Asle is a widowed and aging painter who lives alone on the edge of a fjord far from Bergen, in Norway, in a seaside swept by snow or ice that he travels by car. We find him a little before Christmas, just before the annual exhibition that a gallery owner has dedicated to him at this time of year for forty years.
He is the obsessive hero of a prodigious 1100 page ongoing trilogy entitled Septologyby the Norwegian writer Jon Fosse, 64 years old, Nobel Prize for Literature 2023. The first volume was entitled The other name. Septology I-II (Christian Bourgois, 2021, now available in paperback). The last one, which is called A new name , will be published in 2025. And here is I am anothervolumes III to V of Septology.
The whole thing is a long reflection in a single sentence which takes us into the depths of the soul of a solitary man marked by life, which makes us think of this sentence from Saint-Denys Garneau: “I am a painter who walks what he is among what there is. »
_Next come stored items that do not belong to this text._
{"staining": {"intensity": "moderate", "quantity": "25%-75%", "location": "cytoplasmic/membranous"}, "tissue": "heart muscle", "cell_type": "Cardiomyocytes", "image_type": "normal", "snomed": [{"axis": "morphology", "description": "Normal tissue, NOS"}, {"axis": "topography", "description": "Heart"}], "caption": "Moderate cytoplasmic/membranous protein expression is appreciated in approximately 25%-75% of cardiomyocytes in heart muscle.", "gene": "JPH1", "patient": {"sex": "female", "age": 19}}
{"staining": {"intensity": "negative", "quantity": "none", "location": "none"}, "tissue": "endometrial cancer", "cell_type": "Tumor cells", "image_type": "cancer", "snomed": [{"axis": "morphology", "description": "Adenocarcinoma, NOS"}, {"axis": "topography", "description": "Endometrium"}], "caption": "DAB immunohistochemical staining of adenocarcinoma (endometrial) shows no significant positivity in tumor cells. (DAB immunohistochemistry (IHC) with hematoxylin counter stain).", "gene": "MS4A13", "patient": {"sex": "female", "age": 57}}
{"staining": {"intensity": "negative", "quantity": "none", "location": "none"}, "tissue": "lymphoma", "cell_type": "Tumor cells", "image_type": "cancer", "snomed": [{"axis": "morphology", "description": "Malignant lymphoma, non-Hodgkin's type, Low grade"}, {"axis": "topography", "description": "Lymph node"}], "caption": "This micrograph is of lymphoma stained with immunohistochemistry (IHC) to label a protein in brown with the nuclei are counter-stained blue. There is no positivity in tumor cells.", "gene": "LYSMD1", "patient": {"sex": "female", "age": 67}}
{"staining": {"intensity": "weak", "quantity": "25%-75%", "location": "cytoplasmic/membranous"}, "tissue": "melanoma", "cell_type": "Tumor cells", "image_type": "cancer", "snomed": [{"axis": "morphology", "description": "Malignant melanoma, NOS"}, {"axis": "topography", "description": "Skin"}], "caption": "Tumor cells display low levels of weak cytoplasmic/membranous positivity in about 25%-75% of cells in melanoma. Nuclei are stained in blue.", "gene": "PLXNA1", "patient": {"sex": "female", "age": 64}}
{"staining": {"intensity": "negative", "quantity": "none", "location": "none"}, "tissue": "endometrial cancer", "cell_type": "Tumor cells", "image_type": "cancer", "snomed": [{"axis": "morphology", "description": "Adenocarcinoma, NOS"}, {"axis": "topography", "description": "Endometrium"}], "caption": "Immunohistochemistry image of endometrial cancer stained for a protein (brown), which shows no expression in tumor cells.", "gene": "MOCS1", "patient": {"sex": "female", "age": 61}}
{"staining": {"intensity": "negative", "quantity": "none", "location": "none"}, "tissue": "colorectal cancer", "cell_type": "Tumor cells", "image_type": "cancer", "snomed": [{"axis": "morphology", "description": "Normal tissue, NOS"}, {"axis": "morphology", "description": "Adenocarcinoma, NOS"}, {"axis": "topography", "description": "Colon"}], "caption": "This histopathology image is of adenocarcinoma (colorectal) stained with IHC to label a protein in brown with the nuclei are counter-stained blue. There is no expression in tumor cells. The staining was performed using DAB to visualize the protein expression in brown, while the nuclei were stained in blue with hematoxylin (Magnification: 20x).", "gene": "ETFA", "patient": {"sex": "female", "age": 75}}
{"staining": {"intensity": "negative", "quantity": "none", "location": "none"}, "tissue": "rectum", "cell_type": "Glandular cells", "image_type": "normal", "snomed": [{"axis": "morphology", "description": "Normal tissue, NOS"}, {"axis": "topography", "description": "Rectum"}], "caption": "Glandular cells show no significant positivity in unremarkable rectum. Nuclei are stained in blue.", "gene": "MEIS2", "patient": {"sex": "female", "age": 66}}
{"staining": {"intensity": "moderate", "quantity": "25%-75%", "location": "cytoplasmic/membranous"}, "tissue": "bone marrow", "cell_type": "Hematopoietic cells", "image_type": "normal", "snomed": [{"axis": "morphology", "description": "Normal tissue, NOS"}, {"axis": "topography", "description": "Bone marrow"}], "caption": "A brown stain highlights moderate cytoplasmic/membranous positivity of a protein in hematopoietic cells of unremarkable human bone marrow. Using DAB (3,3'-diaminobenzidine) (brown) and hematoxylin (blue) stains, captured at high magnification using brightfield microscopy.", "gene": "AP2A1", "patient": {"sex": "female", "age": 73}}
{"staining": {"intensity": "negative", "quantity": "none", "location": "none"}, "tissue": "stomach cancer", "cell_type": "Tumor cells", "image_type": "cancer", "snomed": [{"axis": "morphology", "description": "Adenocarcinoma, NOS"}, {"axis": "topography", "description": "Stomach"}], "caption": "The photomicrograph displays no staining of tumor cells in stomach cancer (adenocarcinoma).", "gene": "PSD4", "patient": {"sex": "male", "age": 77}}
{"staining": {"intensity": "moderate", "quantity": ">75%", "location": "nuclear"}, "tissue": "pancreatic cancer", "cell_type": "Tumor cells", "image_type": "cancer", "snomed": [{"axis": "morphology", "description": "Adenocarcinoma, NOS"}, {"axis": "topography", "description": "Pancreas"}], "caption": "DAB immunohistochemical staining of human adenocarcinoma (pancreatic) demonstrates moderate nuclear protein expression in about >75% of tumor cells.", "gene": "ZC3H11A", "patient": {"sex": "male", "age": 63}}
In Asle, the past and the present merge, like darkness and light. Appearing before his eyes at any moment, like the ebb and flow of the tide, his mother, his father, his deceased wife, friends who have disappeared. A way of telling a story, a way which at first glance can confuse and destabilize the reader, but which quickly ends up winning the day.
Playwright, poet, novelist, Jon Fosse, who has been translated into around fifty languages, is best known for his theatrical work. Like his hero and his double, who seeks to abandon painting, to “de-paint”, the writer for his part “decided to completely stop writing plays”, he says in his Nobel acceptance speech (And a silent language. Speech at the Swedish AcademyChristian Bourgois, 2024, 36 pages).
Long an atheist, Jon Fosse himself had what he calls “an encounter with God” and he converted to Catholicism in 2013. The mysteries of faith – without there ever being any question of nonsense –, silence, light, the issues of creation and transcendence nourish “I is another”.
“I just wanted to paint to say what could not be said otherwise, yes, to make an absent presence appear in the painting, that’s what I think, to make the black shine in the painting, or to make the luminous darkness appear in the painting , I think, and how many times have I had these thoughts, I think, because I always have the same thoughts, over and over and I always paint the same picture, over and over. »
“One thing is certain in any case,” said Jon Fosse in his Nobel acceptance speech, “I never wrote to express myself, as they say, but rather to distance myself from myself. »
A sort of metaphysical thriller with hypnotic writing – like Lobo Antunes or Saramago -, I am another is an immersive and exciting reading experience. As long as we really ask ourselves and agree to give in to it.